** Exercise input follows **
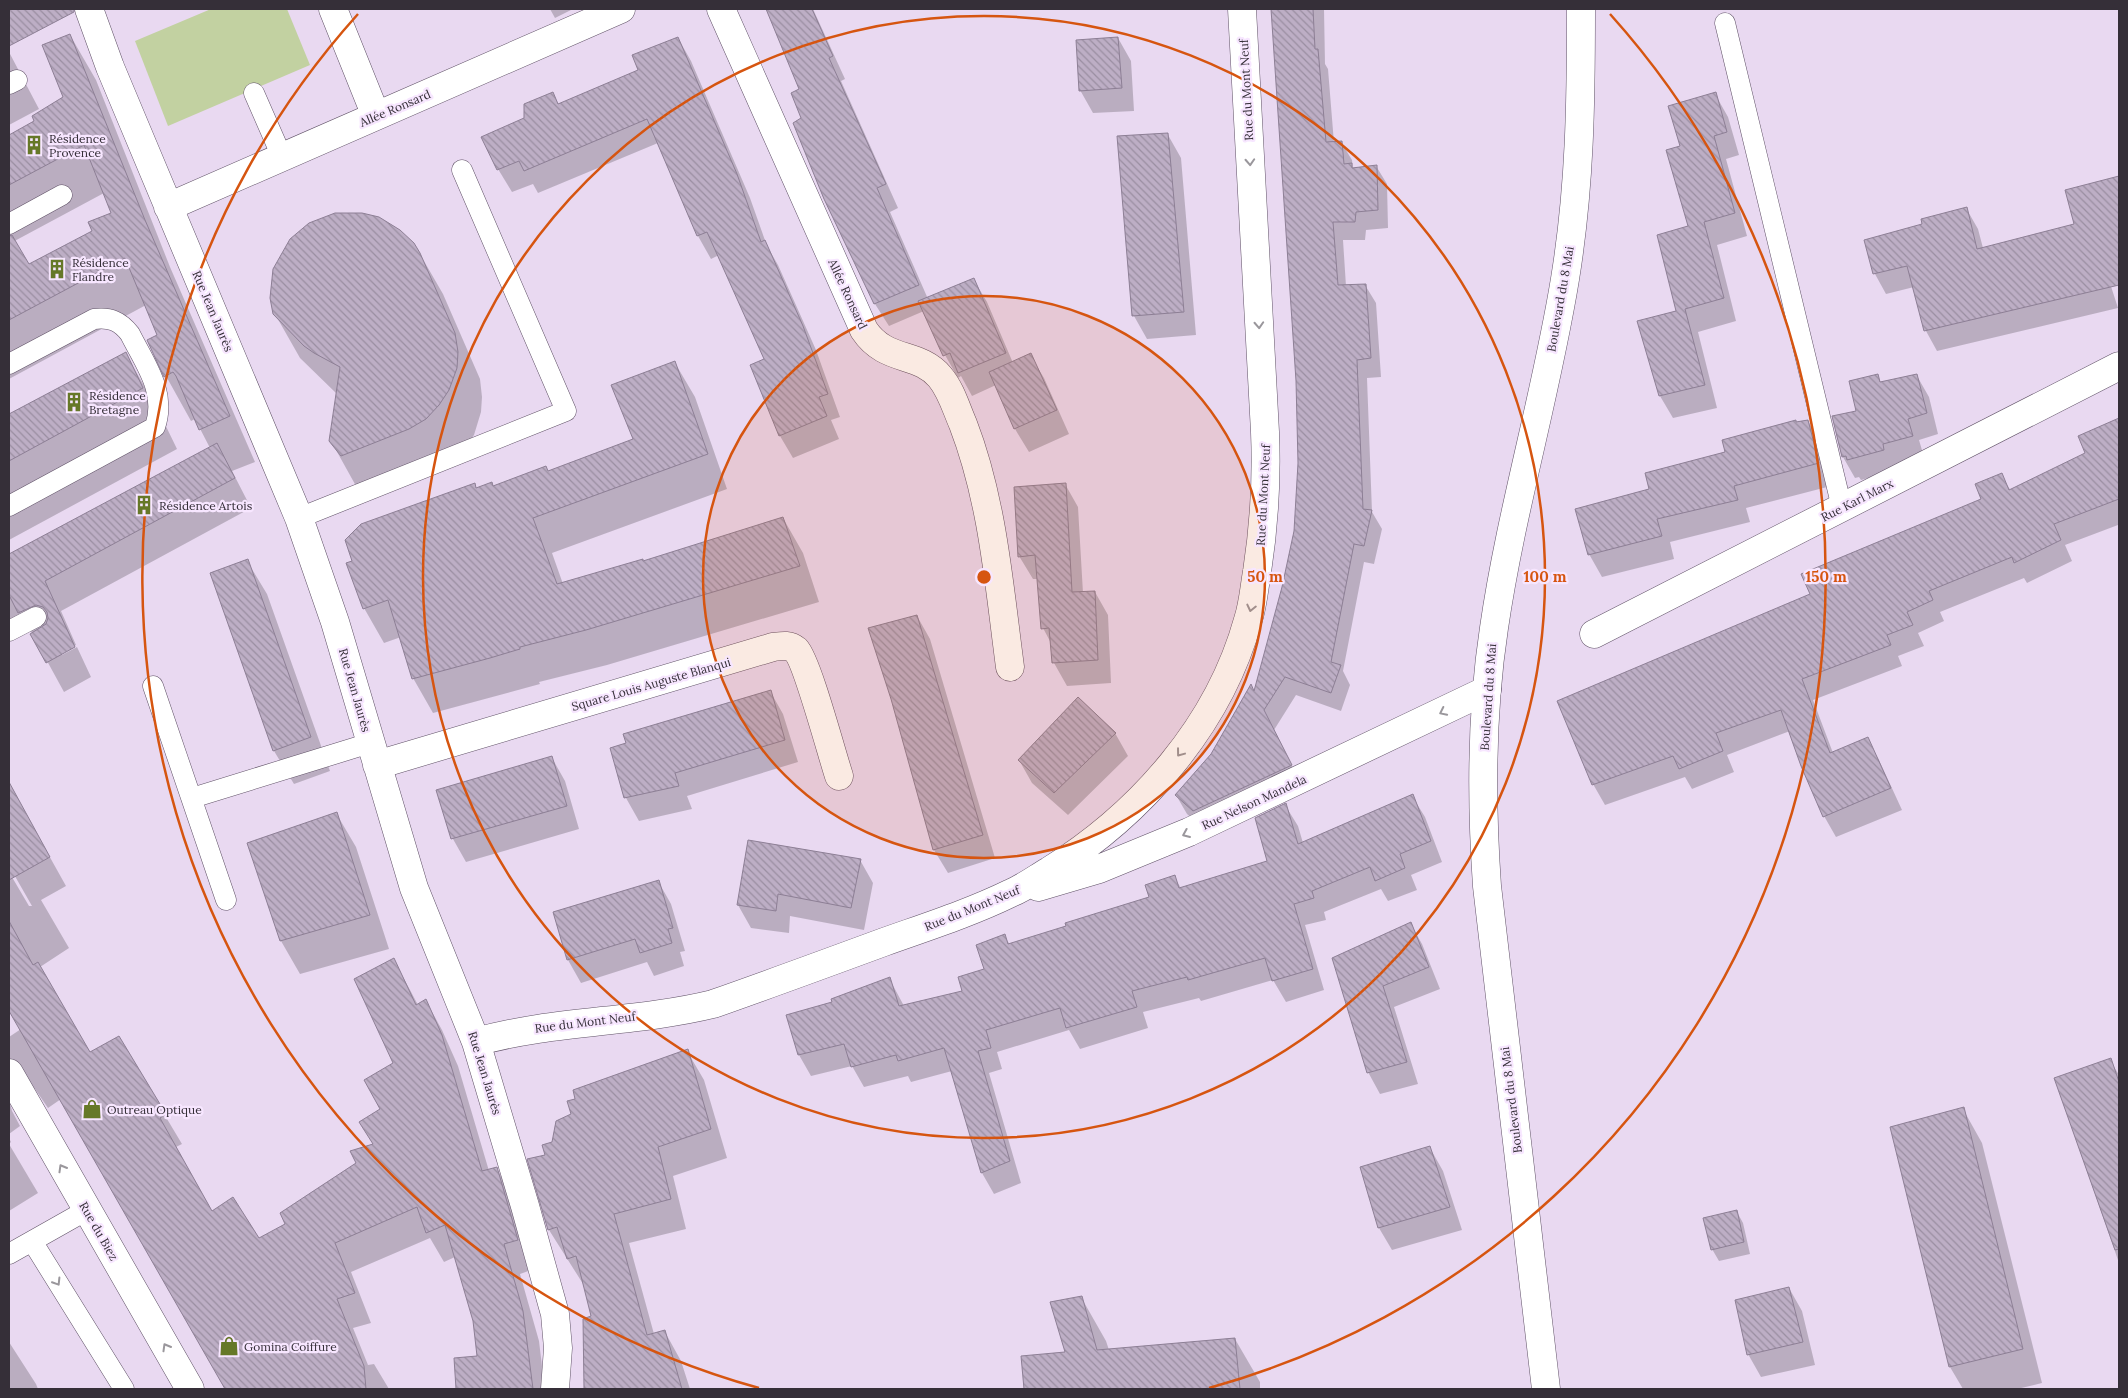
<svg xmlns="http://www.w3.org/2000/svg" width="2128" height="1398" viewBox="0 0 2128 1398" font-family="Lora,serif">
<defs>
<pattern id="building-back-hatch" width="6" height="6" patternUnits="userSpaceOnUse" patternTransform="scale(1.25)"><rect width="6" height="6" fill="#bdaec5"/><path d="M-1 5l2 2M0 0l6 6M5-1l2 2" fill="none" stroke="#9a8ea1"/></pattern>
</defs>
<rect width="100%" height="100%" fill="#e9d9f1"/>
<path fill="#c2d1a1" d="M211,9H287L310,65L168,126L135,41Z"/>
<path fill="#0003" fill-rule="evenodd" d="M550,9H573L555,18Z
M767,9H813L845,79L841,81L898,208L890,212L928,299L974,280L987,302L1013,363L1030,355L1044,378L1069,434L1029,452L1015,429L996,385L972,396L961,376L958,378L945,355L924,311L889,326L875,304L826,198L803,119L801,90Z
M1272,9H1324L1325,64L1328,69L1334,143L1341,142L1352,160L1353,169L1376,166L1387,184L1388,228L1366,230L1365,240H1343L1346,286L1365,285L1376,303L1381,377L1367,378L1372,512L1382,529L1374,564L1364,562L1343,671L1350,685L1341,711L1296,695L1274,730L1301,784L1204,829L1187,814L1176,795L1212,755L1255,693L1283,588L1296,531L1299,463L1297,381Z
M70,35L96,80L170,267L255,462L232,471L251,508L61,611L76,645L62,653V655L77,647L91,677L64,692L29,628L9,639V556L210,448L195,419L191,421L166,376L159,335L146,305L9,379V277L94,231L113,214L104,193L9,244V137L36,122L64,98Z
M678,38L691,61L750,198L767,246L778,265L816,350L840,417L831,420L839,439L793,458L780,436L751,366L765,360L719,255L711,259L698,236L658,143L538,193L533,184L512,192L498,169L526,119L552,93L559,105L640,71Z
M1118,38L1131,61L1134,111L1093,113L1080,90Z
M9,52L39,109L9,125Z
M1715,94L1728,117L1739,155L1726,159L1747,236L1717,245L1736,321L1698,332L1717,408L1673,418L1660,396L1677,312L1689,227L1681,147Z
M1168,135L1181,158L1196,335L1147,339L1134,316L1118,137Z
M1966,208L1978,229L1983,248L2097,243L2118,308L1937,351L1926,331L1914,287L1886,294L1875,274L1866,241L1924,225Z
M417,249L443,294L480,379L482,397L481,412L474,435L464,449L356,486L331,441L337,394L300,358L275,314Z
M126,354L160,414L177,449L9,540V416Z
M675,363L695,397L727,489L552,553L563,584L643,562L783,518L803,553L819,602L607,665L539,682L540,684L433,713L413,678L401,637L384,643L364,608L474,484L477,489L493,487L548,472L635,440Z
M1877,376L1881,383L1917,376L1929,397L1938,434L1919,440L1924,457L1894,465L1895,471L1861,480L1859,477L1855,478L1843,457L1833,417L1858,412Z
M2119,420V528L2118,525L2065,545L2072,561L2027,583L2024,578L1940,612L1944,621L1918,633L1924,646L1898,656L1902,666L1813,700L1833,753L1867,739L1879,760L1902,810L1836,837L1824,816L1790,731L1727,755L1734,772L1692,789L1685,777L1605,805L1593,784L1812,595L1982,500L2001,475L2011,491L2087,454L2080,436Z
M1808,421L1821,444L1831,486L1746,508L1750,522L1670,542L1674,559L1602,577L1589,554L1651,490L1727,453Z
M1065,484L1078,507L1083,593L1095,592L1108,615L1111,683L1067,686L1054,663L1052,645L1043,628L1038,579H1033L1019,556Z
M247,561L267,594L330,771L294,784L274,751L211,573Z
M917,616L930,639L995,858L948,873L934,850L892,699Z
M770,691L783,714L798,762L687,796L692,809L639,821L626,798L611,749Z
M1115,733L1128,756L1068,815L1032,783L1019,760Z
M552,758L565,781L579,829L466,862L453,839L438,790Z
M9,784L66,886L41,900L69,948L40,967L90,1054L118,1037L182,1144L176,1147L212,1212L259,1240L287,1225L358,1164L374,1145L381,1110L395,1063L394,960L418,1005L426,1001L442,1030L458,1066L489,1171L497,1169L513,1198L534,1269L520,1274L539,1341L544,1383L548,1389H457L456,1359L478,1357L474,1321L455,1257L444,1262L430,1238L351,1272L371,1323L353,1328L368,1365L374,1364L389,1389H227L61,1099L48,1108L35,1089L27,1086L12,1095L10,1103L12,1111L20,1126L9,1134V1037L21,1029L9,1008ZM12,871L32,906H29L9,872Z
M1412,796L1425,817L1442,862L1411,875L1417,890L1388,901L1381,889L1324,912L1326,920L1305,925L1324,990L1286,1002L1273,980L1201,1001L1199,998L1143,1012L1148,1028L1080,1049L1069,1030L997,1052L1002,1069L989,1073L1021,1183L994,1194L982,1173L952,1071L911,1082L908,1076L864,1087L852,1066L811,1076L799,1055L833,1003L889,978L904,1006L964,992L985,970L1004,935L1010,945L1151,898L1174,877L1181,888L1269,862L1285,805L1298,826L1303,843Z
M336,813L356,847L389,949L300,974L281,941Z
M860,860L873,883L864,930L790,916L789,933L751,928L738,905Z
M658,881L671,904L685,951L680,952L684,966L654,976L647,962L581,983L568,960L554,912Z
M1410,923L1422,944L1440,989L1394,1007L1418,1084L1380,1094L1368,1072L1334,958Z
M687,1051L704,1080L727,1158L673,1176L686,1229L629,1243L654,1334L665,1332L681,1361L690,1389H586L584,1319L593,1317L585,1287L549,1230L529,1160L547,1155L572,1115Z
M2110,1060L2119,1075V1263L2055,1079Z
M1963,1109L1982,1143L2042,1383L2017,1389H1963L1950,1367L1891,1127Z
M9,1138L11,1142L9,1144L38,1193L9,1211Z
M1430,1148L1443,1171L1462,1230L1392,1250L1379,1228L1361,1168Z
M1737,1212L1743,1223L1750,1254L1719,1261L1712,1249Z
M1789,1288L1802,1311L1815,1365L1761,1377L1748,1354Z
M1081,1297L1106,1341L1109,1350L1235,1339L1260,1382V1389H1025L1023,1357L1066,1354Z
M9,1342L36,1384L38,1389H9Z"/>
<path fill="url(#building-back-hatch)" stroke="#8d7f95" d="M9,9H74V12L9,46Z
M766,9H812L833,56L829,58L886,184L877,188L919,285L874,304L824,199L793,123L801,118L791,93L799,89Z
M1271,9H1313L1315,49H1318L1326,142L1342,141L1344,164L1352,163V168L1377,165L1378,210L1356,212L1355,222H1333L1338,285L1366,284L1371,358L1357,360L1363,509L1372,510L1364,546L1354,544L1331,662L1341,665L1331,693L1285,677L1264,710L1292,765L1193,811L1175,795L1211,754L1251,684L1254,691L1282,587L1294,531L1298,463L1296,381Z
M70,34L145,220L230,416L199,430L176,376L173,372L164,377L147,340L157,335L125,258L9,320V236L12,235L29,264L92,231L88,222L111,213L84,145L9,185V135L34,121L32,116L63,97L42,45Z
M678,37L737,174L761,242L765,240L803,326L828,394L819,397L827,416L779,436L750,365L764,359L707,232L697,236L647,119L524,171L519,161L497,170L481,137L524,118V104L553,92L558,104L638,70L632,55Z
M1118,37L1122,88L1079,91L1076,40Z
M1716,92L1727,132L1714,136L1735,213L1704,222L1724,298L1685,309L1705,385L1659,396L1637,321L1676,311L1657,235L1688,226L1666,150L1680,146L1668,106Z
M1168,133L1184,312L1132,316L1117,136Z
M2119,176V285L1924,331L1907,266L1873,274L1864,240L1922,224L1921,219L1967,207L1977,249L2074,224L2065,190Z
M335,213H362L379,217L400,230L414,243L420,253L455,333L458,352L457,368L449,390L439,405L426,419L409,429L341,456L329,441L340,367L314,353L304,346L273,314L270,298L273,269L290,239L309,223Z
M974,278L1006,353L958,373L950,353L943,356L918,301Z
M126,352L143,388L9,461V414Z
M1031,353L1057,410L1014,429L989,372Z
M675,361L708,454L533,518L557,584L643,559V561L783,517L800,566L586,630L520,647V649L490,658L412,679L388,600L363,609L346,563L352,561L345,540L361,524L475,483L476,488L492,482L493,486L546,466L548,471L633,439L611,385Z
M1878,374L1880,382L1917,374L1927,413L1908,419L1913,436L1883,444L1884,450L1847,460L1846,456L1842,457L1832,416L1856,411L1849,381Z
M2119,418V499L2054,524L2061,540L2014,563L2012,557L1929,591L1933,600L1907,612L1913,625L1887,635L1891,645L1802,679L1830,753L1868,737L1891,788L1823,817L1801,766L1781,710L1716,733L1723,751L1679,769L1673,756L1592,785L1557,701L1810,594L1801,574L1981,499L1975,484L2002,473L2009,490L2085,453L2078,436Z
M1796,420V422L1808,420L1819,463L1734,486L1738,500L1657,519L1662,536L1588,555L1575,509L1649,489L1645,473L1725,452L1722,440Z
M217,443L235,478L45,581L75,647L46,663L30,634L46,624L48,618L47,612L43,607L36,605L18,613L9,595V554Z
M1066,483L1072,592L1095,591L1098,660L1052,663L1049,628L1041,629L1035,555L1018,557L1014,487Z
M248,559L311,737L273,751L210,573Z
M917,615L983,835L933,850L891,699L868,628Z
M771,690L785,740L675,773L679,786L624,798L610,748L626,743L623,734Z
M1078,697L1116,733L1054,793L1018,760Z
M552,756L567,806L451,839L436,790Z
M9,782L50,857L9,880Z
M1413,794L1431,841L1400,854L1405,868L1375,881L1370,867L1312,891L1314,898L1294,904L1313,969L1272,981L1265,958L1188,980L1187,977L1132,991L1137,1007L1066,1028L1060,1008L986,1030L991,1048L978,1051L1010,1161L981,1173L944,1048L898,1061L896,1055L851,1067L844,1044L798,1055L786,1015L832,1002L831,999L890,977L899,1006L962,991L958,977L984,969L976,945L1005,934L1008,944L1066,926L1065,923L1149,897L1145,885L1175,875L1179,888L1267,861L1255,818L1286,803L1298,844Z
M337,812L370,915L280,941L247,843Z
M748,840L861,859L851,908L778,894L776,911L737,905Z
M659,880L673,928L668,929L672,943L640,953L635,939L567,960L553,912Z
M9,921L33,965L38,962L90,1052L119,1036L166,1114L160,1118L212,1211L233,1197L259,1238L285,1224L280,1213L356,1163L350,1151L373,1144L359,1122L380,1109L364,1080L393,1063L354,979L394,958L416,1005L426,999L442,1035L482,1171L497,1167L518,1240L504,1244L523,1311L533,1389H456L454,1358L477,1356L473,1321L445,1225L426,1233L417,1207L335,1243L355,1293L337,1299L364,1366L366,1389H225L9,1011Z
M1411,922L1429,967L1383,986L1407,1062L1367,1073L1332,958Z
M688,1049L711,1129L658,1147L671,1199L614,1214L647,1335L665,1330L682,1389H584L583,1319L591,1316L576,1256L567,1259L557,1227L548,1230L527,1159L545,1155L542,1145L552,1142L556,1121L571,1114L567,1101L575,1099L573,1090Z
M2111,1058L2119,1082V1249L2115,1250L2054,1078Z
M1964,1107L2023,1349L1949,1367L1890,1127Z
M1430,1146L1450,1207L1378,1228L1360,1167Z
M1737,1210L1744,1242L1711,1250L1703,1218Z
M1789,1287L1803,1342L1747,1355L1735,1300Z
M1082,1296L1097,1350L1235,1338L1240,1389H1024L1021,1356L1065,1352L1050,1302Z"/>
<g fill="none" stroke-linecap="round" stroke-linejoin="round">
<defs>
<path id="service" d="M1725,23L1842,508
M9,84L17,80
M254,93L282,157
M9,224L62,195
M9,364L94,319C110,317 120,321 130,334C145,364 167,392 155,427L9,506
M299,518L566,411L462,170
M9,631L36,617
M153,686L226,900
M192,798L370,743
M32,1241L124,1389
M9,1254L87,1210"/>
<path id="minor" d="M89,9L110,67L299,518L335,622L414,888L476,1042L525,1206L555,1314L558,1348L555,1389
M333,9L376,116
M721,9L864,330C886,363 918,351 940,377C951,390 956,408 963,424C993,502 999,585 1010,667
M168,207L621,9
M1594,634L2119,366
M377,765L773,647C781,646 789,644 796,650C807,661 832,755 839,776
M1038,887L1099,869L1189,832L1487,690
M476,1042C553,1020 635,1023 713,1004C770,984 827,963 884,942C926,927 970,913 1011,893C1025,887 1037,878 1049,871C1141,814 1219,725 1248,620C1253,605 1254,589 1257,572C1264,526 1267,479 1265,432L1242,9
M9,1073L190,1389"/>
<path id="secondary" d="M1546,1389L1487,886C1481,800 1481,713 1494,628C1511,511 1546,396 1565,279C1580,187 1581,102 1581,9"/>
</defs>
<use href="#service" stroke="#605267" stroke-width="21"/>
<use href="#minor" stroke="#605267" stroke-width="29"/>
<use href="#secondary" stroke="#605267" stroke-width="29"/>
<use href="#service" stroke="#fff" stroke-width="20"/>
<use href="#minor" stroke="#fff" stroke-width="28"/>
<use href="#secondary" stroke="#fff" stroke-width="28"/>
</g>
<defs><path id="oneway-chevron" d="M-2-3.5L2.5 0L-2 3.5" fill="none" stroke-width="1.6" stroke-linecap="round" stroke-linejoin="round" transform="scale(1.25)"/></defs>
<g stroke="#9a979c">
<use href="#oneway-chevron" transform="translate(1250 162) rotate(87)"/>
<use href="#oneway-chevron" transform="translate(1259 325) rotate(87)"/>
<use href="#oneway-chevron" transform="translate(1251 608) rotate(103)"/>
<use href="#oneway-chevron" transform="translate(1443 712) rotate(154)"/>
<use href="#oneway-chevron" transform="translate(1180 753) rotate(127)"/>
<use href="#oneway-chevron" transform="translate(1186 834) rotate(157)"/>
<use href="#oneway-chevron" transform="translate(62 1168) rotate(-120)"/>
<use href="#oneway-chevron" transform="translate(57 1282) rotate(58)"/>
<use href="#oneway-chevron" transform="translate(166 1347) rotate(-120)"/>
</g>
<circle cx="984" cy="577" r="281" fill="#d65510" fill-opacity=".12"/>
<g fill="none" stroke="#d65510" stroke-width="2.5">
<circle cx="984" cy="577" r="281"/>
<circle cx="984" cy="577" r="561"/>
<path d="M759 1388A842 842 0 0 1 358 14M1610 14A842 842 0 0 1 1209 1388"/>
</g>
<defs>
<symbol id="building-bare" viewBox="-9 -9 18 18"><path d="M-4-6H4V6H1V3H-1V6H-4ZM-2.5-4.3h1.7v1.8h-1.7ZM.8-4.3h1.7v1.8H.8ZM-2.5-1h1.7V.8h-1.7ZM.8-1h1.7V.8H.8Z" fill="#667828" stroke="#f7e6ff" stroke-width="2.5" paint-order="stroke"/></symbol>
<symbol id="shop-bare" viewBox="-9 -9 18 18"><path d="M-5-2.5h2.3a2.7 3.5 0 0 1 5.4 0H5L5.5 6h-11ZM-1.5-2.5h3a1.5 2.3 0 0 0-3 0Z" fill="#667828" stroke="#f7e6ff" stroke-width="2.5" paint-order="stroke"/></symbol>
</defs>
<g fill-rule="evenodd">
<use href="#building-bare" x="20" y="131" width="28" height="28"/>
<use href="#building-bare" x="43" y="255" width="28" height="28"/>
<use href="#building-bare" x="60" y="388" width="28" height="28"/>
<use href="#building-bare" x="130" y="491" width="28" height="28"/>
<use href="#shop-bare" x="78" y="1095" width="28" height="28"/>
<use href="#shop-bare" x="215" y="1332" width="28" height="28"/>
</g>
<g text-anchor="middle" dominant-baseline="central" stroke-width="4.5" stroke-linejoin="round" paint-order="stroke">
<g font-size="12" fill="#352f38" stroke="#f7e6ff">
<text transform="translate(1246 90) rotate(-93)">Rue du Mont Neuf</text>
<text transform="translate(395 108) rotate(-23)">Allée Ronsard</text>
<text transform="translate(848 294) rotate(65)">Allée Ronsard</text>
<text transform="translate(1560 299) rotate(-80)">Boulevard du 8 Mai</text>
<text transform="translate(213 311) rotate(67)">Rue Jean Jaurès</text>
<text transform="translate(1263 495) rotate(-87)">Rue du Mont Neuf</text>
<text transform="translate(1857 500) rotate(-27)">Rue Karl Marx</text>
<text transform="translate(651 684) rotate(-16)">Square Louis Auguste Blanqui</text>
<text transform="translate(355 690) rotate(74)">Rue Jean Jaurès</text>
<text transform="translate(1488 697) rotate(-86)">Boulevard du 8 Mai</text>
<text transform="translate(1254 802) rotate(-25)">Rue Nelson Mandela</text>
<text transform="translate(972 908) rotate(-22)">Rue du Mont Neuf</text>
<text transform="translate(585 1022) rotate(-7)">Rue du Mont Neuf</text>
<text transform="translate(485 1073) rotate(73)">Rue Jean Jaurès</text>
<text transform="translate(1511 1100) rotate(-97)">Boulevard du 8 Mai</text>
<text transform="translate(99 1231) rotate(60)">Rue du Biez</text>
</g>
<g font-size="12" fill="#352f38" stroke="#f7e6ff" text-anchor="start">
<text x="49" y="138">Résidence<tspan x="49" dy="14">Provence</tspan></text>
<text x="72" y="262">Résidence<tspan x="72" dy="14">Flandre</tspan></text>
<text x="89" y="395">Résidence<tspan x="89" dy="14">Bretagne</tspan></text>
<text x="159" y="505">Résidence Artois</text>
<text x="107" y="1109">Outreau Optique</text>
<text x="244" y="1346">Gomina Coiffure</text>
</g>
</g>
<circle cx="984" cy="577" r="8" fill="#d65510" stroke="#f7e6ff" stroke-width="2.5"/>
<g font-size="15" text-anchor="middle" font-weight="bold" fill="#d65510" stroke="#f7e6ff" stroke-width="4.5" stroke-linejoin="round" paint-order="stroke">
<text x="1265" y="582">50 m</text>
<text x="1545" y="582">100 m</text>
<text x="1826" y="582">150 m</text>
</g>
<rect width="2128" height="1398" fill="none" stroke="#352f38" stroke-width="20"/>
</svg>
** End of Exercise input **
§ Work instruction
Going back over the entries above, copy word for word every line from the one that has "M1430,1146L1450,1207L1378,1228L1360,1167Z" on through the one that has "M1594,634L2119,366".

§ Solution for this task
M1430,1146L1450,1207L1378,1228L1360,1167Z
M1737,1210L1744,1242L1711,1250L1703,1218Z
M1789,1287L1803,1342L1747,1355L1735,1300Z
M1082,1296L1097,1350L1235,1338L1240,1389H1024L1021,1356L1065,1352L1050,1302Z"/>
<g fill="none" stroke-linecap="round" stroke-linejoin="round">
<defs>
<path id="service" d="M1725,23L1842,508
M9,84L17,80
M254,93L282,157
M9,224L62,195
M9,364L94,319C110,317 120,321 130,334C145,364 167,392 155,427L9,506
M299,518L566,411L462,170
M9,631L36,617
M153,686L226,900
M192,798L370,743
M32,1241L124,1389
M9,1254L87,1210"/>
<path id="minor" d="M89,9L110,67L299,518L335,622L414,888L476,1042L525,1206L555,1314L558,1348L555,1389
M333,9L376,116
M721,9L864,330C886,363 918,351 940,377C951,390 956,408 963,424C993,502 999,585 1010,667
M168,207L621,9
M1594,634L2119,366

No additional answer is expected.